### Task goal
Write these lines out again with "Latin name" substituted for every "scientific name" and nothing else changed. Omit the pictures.

### Supplied information
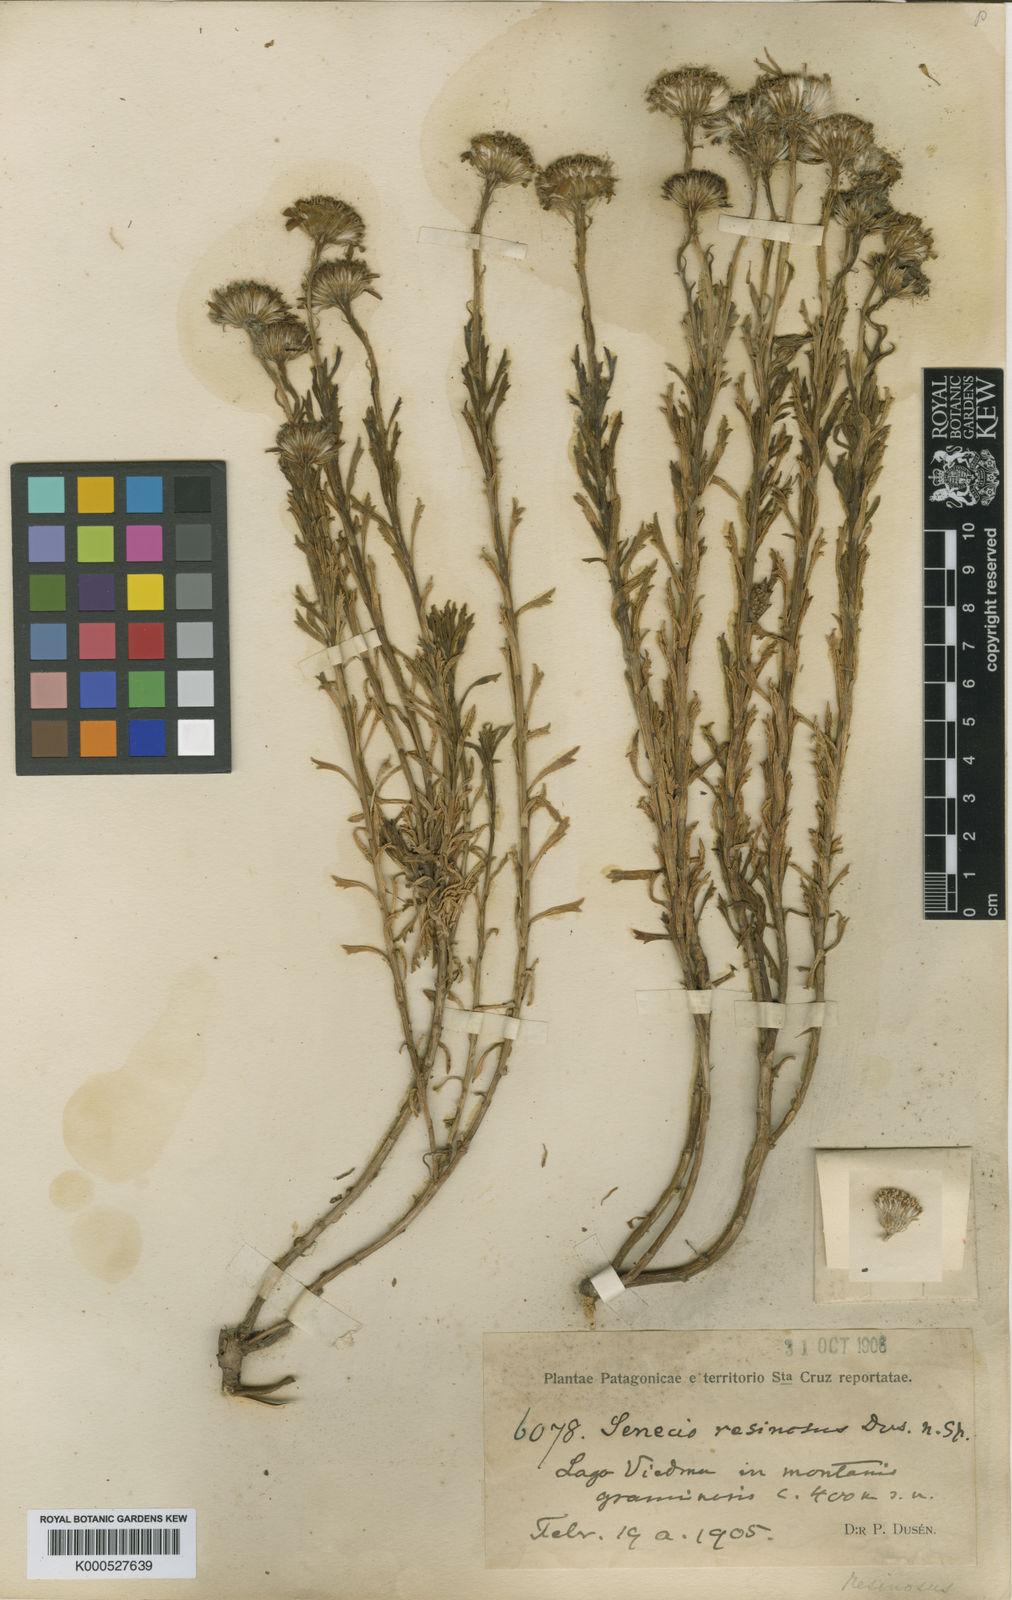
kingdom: Plantae
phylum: Tracheophyta
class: Magnoliopsida
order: Asterales
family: Asteraceae
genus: Senecio
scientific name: Senecio
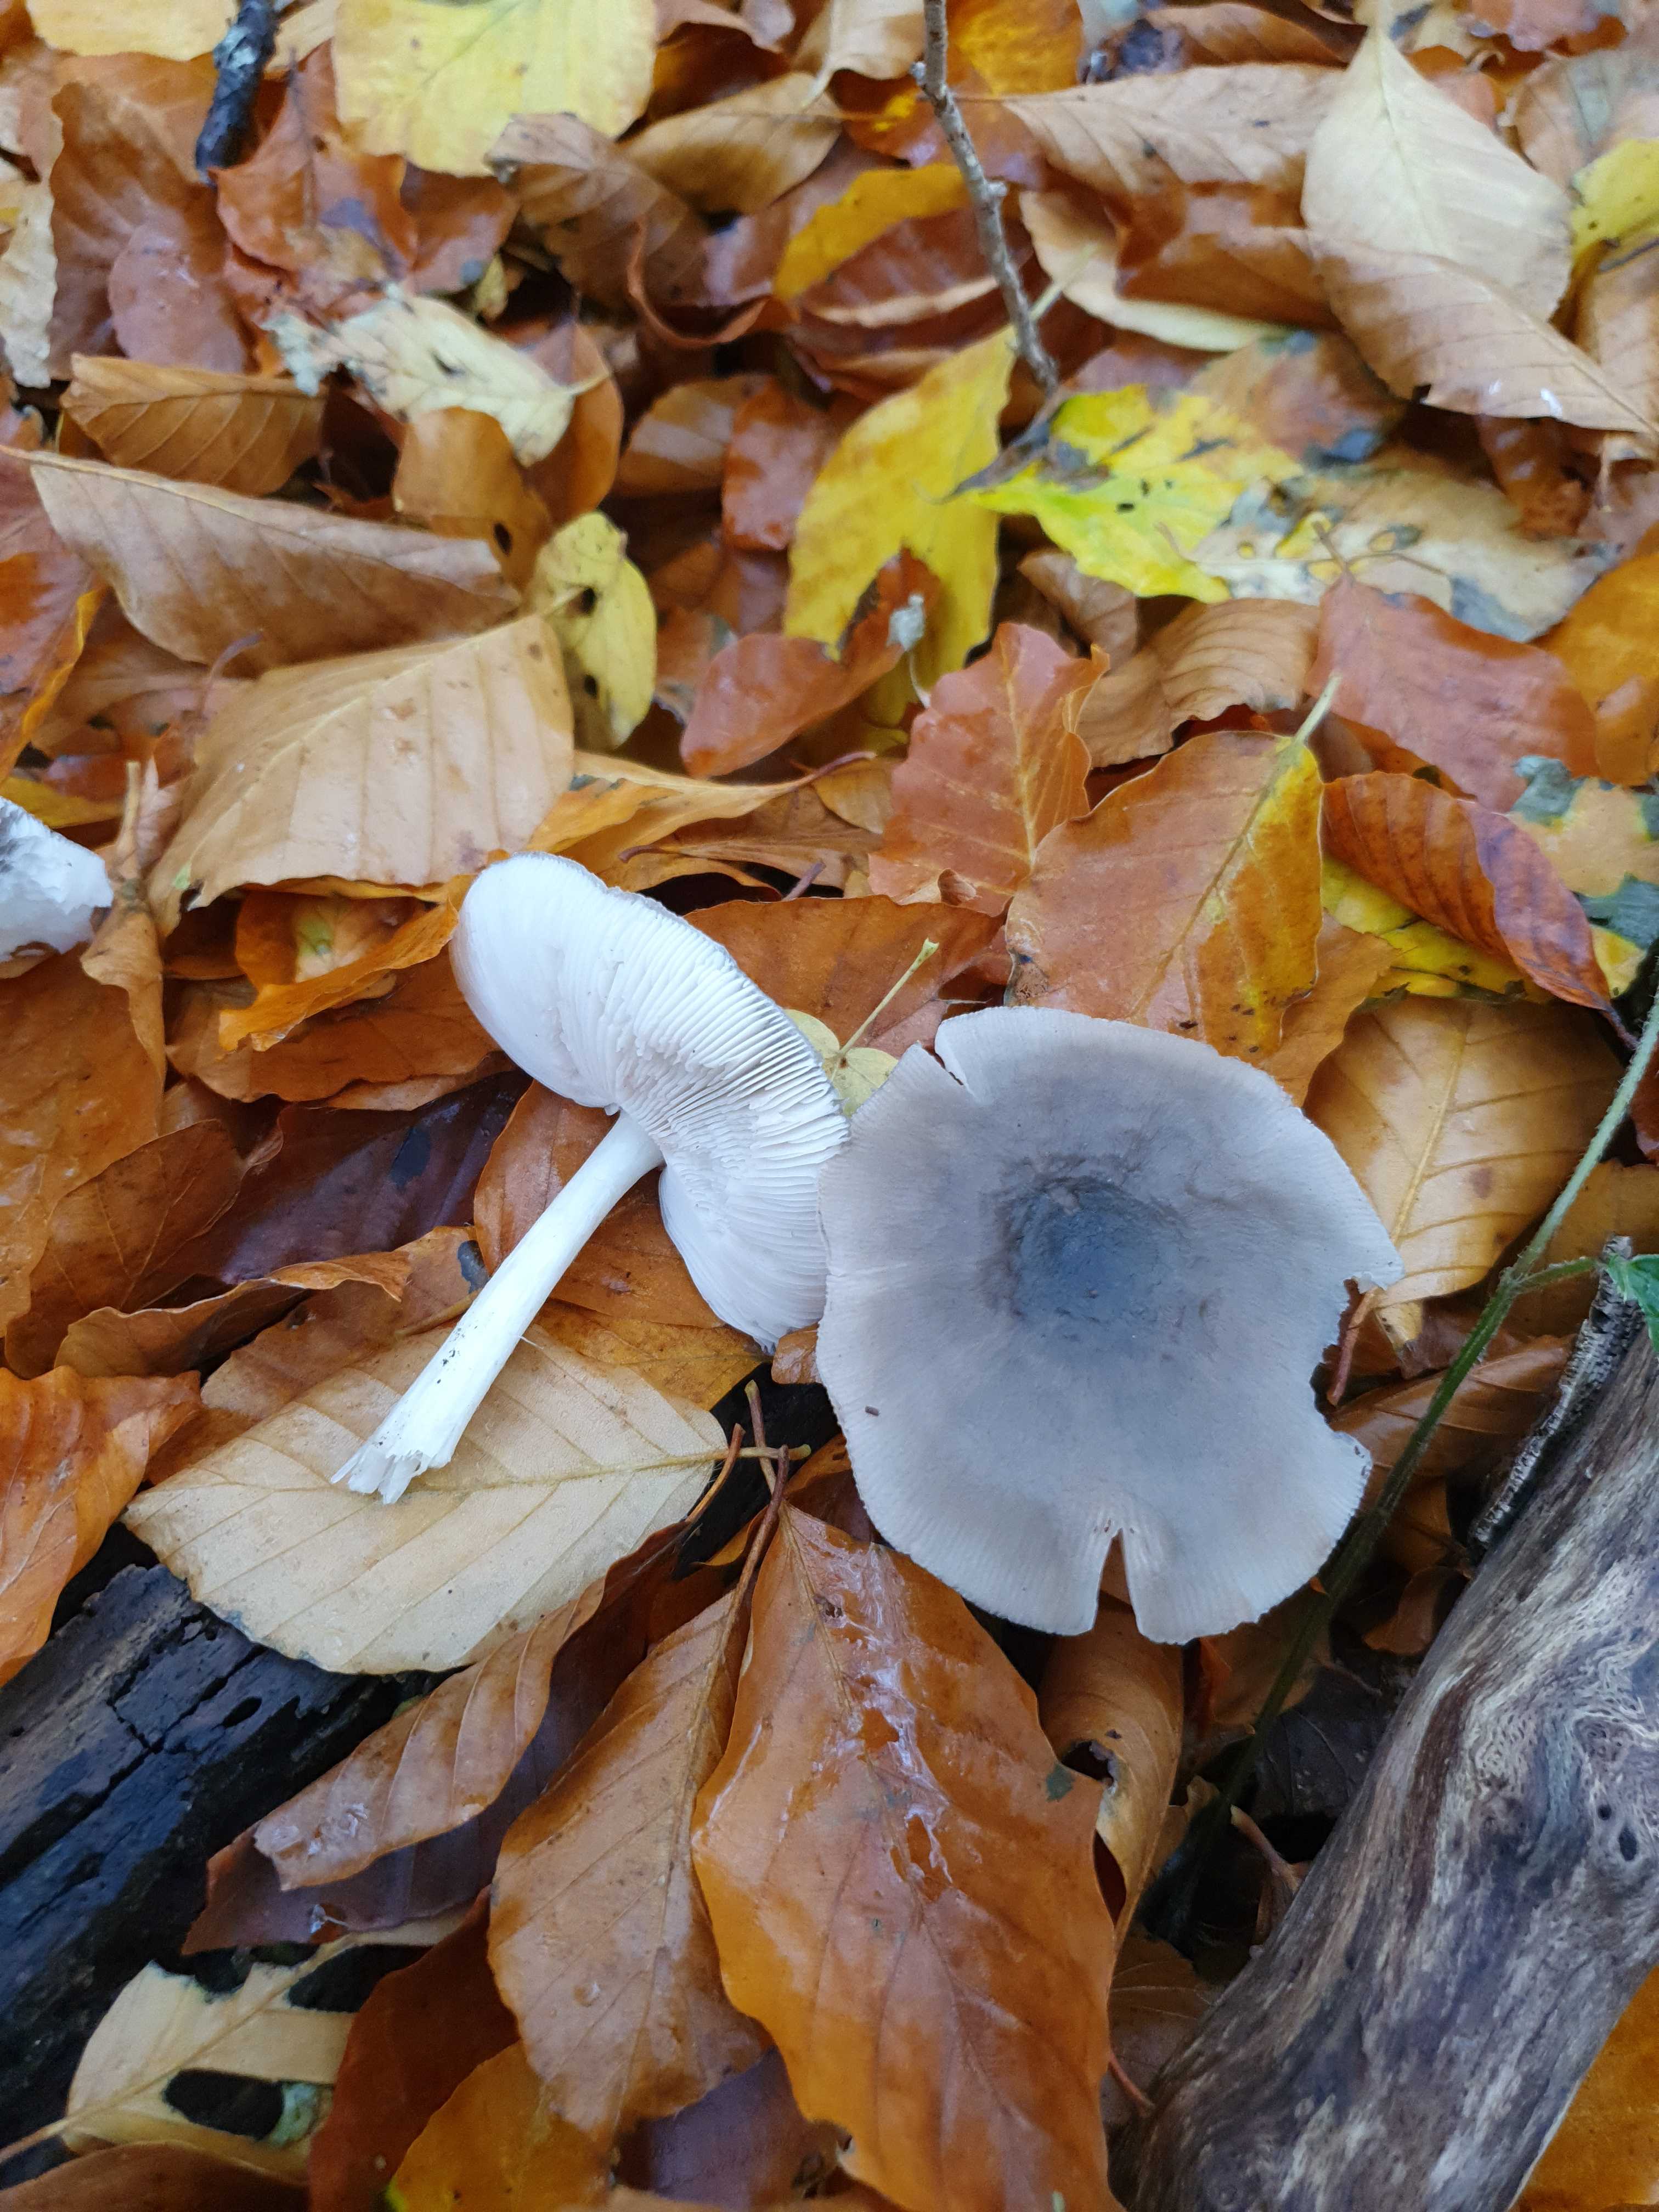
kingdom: Fungi
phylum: Basidiomycota
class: Agaricomycetes
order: Agaricales
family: Pluteaceae
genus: Pluteus
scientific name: Pluteus salicinus
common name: stiv skærmhat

### Response below
kingdom: Plantae
phylum: Tracheophyta
class: Magnoliopsida
order: Asterales
family: Asteraceae
genus: Senecio
Latin name: Senecio
kingdom: Fungi
phylum: Basidiomycota
class: Agaricomycetes
order: Agaricales
family: Pluteaceae
genus: Pluteus
Latin name: Pluteus salicinus
common name: stiv skærmhat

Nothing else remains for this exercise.